Revoir lois et règlements

Les conditions du couvre-feu font qu’«il n’y a pas vraiment d’économie de marché, il n’y a pas de libéralisme, il n’y a pas de concurrence», estime Chellum. Le gouvernement devrait donc légiférer et «contrôler certains prix», poursuit le secrétaire général de l’Association des consommateurs de l’île Maurice. Mais aussi faciliter les procédures d’enregistrement des complaintes. «Pourquoi ne pas autoriser l’envoi de photos par WhatsApp ?» suggère encore Chellum.

Il faudrait aussi contraindre les commerçants à afficher leurs prix et sanctionner ceux qui gonflent la valeur des articles proposés pour «profiteering» ou «price gouging», dit Chellum. Mais pour cela, «il faut du courage politique», glisse Jayen Chellum.

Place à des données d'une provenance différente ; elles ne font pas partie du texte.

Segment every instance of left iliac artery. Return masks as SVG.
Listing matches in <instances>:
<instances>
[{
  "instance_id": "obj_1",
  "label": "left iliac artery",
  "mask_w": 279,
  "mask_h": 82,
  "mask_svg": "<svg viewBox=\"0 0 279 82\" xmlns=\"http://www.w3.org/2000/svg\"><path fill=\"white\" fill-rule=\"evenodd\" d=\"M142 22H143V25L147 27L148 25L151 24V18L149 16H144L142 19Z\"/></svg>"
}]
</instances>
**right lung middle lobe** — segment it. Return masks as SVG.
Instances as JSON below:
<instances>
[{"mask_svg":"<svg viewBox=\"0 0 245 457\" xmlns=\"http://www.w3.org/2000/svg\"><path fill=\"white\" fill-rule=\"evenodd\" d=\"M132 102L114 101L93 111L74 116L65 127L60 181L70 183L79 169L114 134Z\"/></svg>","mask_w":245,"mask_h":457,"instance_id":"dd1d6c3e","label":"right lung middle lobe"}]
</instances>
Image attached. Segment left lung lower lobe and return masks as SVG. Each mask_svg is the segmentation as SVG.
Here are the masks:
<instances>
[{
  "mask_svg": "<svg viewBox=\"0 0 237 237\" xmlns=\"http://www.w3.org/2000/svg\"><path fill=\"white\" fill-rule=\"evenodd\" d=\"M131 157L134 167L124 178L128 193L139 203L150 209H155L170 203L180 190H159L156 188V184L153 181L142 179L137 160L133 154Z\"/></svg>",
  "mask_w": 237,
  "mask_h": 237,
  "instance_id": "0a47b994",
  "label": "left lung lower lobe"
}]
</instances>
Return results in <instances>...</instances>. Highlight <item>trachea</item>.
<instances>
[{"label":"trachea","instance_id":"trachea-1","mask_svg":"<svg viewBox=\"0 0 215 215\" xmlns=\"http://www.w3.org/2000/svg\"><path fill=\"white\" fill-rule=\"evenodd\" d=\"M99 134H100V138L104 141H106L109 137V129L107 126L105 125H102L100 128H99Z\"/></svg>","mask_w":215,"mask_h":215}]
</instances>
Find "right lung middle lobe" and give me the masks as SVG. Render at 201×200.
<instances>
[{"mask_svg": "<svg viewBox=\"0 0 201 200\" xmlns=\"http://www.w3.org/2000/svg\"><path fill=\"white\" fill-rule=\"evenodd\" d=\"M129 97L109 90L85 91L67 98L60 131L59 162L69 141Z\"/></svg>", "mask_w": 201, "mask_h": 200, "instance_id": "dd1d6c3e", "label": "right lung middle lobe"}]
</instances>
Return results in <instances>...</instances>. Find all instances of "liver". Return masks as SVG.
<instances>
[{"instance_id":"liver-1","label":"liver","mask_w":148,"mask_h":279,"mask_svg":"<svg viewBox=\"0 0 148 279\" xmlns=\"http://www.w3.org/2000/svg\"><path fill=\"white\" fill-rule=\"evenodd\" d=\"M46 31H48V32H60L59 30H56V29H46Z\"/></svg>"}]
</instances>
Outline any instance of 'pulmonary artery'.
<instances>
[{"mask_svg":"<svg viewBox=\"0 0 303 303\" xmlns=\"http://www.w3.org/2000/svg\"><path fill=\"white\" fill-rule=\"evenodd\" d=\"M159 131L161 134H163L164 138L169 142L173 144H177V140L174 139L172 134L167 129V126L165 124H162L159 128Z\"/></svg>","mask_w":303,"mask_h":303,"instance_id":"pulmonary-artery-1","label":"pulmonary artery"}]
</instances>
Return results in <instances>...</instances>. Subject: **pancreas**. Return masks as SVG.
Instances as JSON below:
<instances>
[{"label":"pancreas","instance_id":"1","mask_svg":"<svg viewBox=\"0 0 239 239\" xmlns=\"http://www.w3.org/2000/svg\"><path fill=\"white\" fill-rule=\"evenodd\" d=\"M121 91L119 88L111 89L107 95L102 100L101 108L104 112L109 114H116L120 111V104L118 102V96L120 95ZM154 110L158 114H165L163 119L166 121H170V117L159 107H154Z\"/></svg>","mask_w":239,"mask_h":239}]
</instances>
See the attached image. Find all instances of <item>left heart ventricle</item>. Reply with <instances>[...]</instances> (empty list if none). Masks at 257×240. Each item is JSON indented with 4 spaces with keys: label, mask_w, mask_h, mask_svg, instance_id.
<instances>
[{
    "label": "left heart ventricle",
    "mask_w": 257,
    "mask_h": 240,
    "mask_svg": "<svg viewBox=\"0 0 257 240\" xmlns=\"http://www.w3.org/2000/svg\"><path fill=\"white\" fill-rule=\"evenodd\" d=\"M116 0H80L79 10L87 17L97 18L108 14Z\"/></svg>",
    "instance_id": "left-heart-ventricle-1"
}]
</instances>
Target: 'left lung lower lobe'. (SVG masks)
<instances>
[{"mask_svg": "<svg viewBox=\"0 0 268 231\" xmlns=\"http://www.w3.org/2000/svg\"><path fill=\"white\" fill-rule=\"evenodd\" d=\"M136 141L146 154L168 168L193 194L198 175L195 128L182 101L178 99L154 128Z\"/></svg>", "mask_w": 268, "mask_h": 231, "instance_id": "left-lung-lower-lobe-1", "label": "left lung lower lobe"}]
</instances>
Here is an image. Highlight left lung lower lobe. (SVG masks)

Le contrôle des prix des légumes est-il envisagé à court terme ? Au niveau du Commerce, le service de communication nous a indiqué que cette question ne concerne pas ce ministère. Du côté de l’Agro-industrie, notre source officielle indique qu’une réflexion est en cours. Elle porte aussi sur un mécanisme pour réguler la marge de profit des revendeurs, indique notre source officielle.

Les consommateurs sont toutefois encouragés à «jouer leur rôle» en portant plainte à la police ou sur le 185, hotline de la Consumer Protection Unit. Mais, surtout, à ne pas acheter à n’importe quel prix.